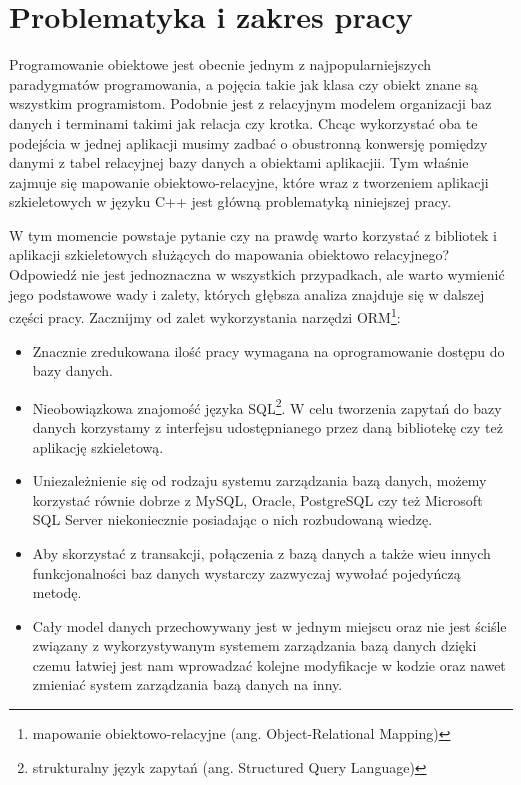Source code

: \documentclass[12pt]{report}
\begin{document}
\section{Problematyka i zakres pracy}

Programowanie obiektowe jest obecnie jednym z najpopularniejszych paradygmatów programowania, a pojęcia takie jak klasa czy obiekt znane są wszystkim programistom.
Podobnie jest z relacyjnym modelem organizacji baz danych i terminami takimi jak relacja czy krotka. Chcąc wykorzystać oba te podejścia w jednej aplikacji musimy zadbać o 
obustronną konwersję pomiędzy danymi z tabel relacyjnej bazy danych a obiektami aplikacjii. Tym właśnie zajmuje się mapowanie obiektowo-relacyjne, które wraz z tworzeniem 
aplikacji szkieletowych w języku C++ jest główną problematyką niniejszej pracy.

W tym momencie powstaje pytanie czy na prawdę warto korzystać z bibliotek i aplikacji szkieletowych służących do mapowania obiektowo relacyjnego? Odpowiedź nie jest
jednoznaczna w wszystkich przypadkach, ale warto wymienić jego podstawowe wady i zalety, których głębsza analiza znajduje się w dalszej części pracy. Zacznijmy od zalet 
wykorzystania narzędzi ORM\footnote{mapowanie obiektowo-relacyjne (ang. Object-Relational Mapping)}:

\begin{itemize}
\item Znacznie zredukowana ilość pracy wymagana na oprogramowanie dostępu do bazy danych.
\item Nieobowiązkowa znajomość języka SQL\footnote{strukturalny język zapytań (ang. Structured Query Language)}. W celu tworzenia zapytań do bazy
danych korzystamy z interfejsu udostępnianego przez daną bibliotekę czy też aplikację szkieletową.
\item Uniezależnienie się od rodzaju systemu zarządzania bazą danych, możemy korzystać równie dobrze z MySQL, Oracle, PostgreSQL czy też Microsoft SQL Server
niekoniecznie posiadając o nich rozbudowaną wiedzę.
\item Aby skorzystać z transakcji, połączenia z bazą danych a także wieu innych funkcjonalności baz danych wystarczy zazwyczaj wywołać pojedyńczą metodę.
\item Cały model danych przechowywany jest w jednym miejscu oraz nie jest ściśle związany z wykorzystywanym systemem zarządzania bazą danych dzięki czemu łatwiej 
jest nam wprowadzać kolejne modyfikacje w kodzie oraz nawet zmieniać system zarządzania bazą danych na inny.
\end{itemize}
\end{document}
-.-.-
Prompt: Would you quote everything above from the line containing "aplikacji szkieletowych w" down to the line containing "Microsoft SQL Server"? Include both of those lines and nothing else.

Answer to the exercise:
aplikacji szkieletowych w języku C++ jest główną problematyką niniejszej pracy.

W tym momencie powstaje pytanie czy na prawdę warto korzystać z bibliotek i aplikacji szkieletowych służących do mapowania obiektowo relacyjnego? Odpowiedź nie jest
jednoznaczna w wszystkich przypadkach, ale warto wymienić jego podstawowe wady i zalety, których głębsza analiza znajduje się w dalszej części pracy. Zacznijmy od zalet 
wykorzystania narzędzi ORM\footnote{mapowanie obiektowo-relacyjne (ang. Object-Relational Mapping)}:

\begin{itemize}
\item Znacznie zredukowana ilość pracy wymagana na oprogramowanie dostępu do bazy danych.
\item Nieobowiązkowa znajomość języka SQL\footnote{strukturalny język zapytań (ang. Structured Query Language)}. W celu tworzenia zapytań do bazy
danych korzystamy z interfejsu udostępnianego przez daną bibliotekę czy też aplikację szkieletową.
\item Uniezależnienie się od rodzaju systemu zarządzania bazą danych, możemy korzystać równie dobrze z MySQL, Oracle, PostgreSQL czy też Microsoft SQL Server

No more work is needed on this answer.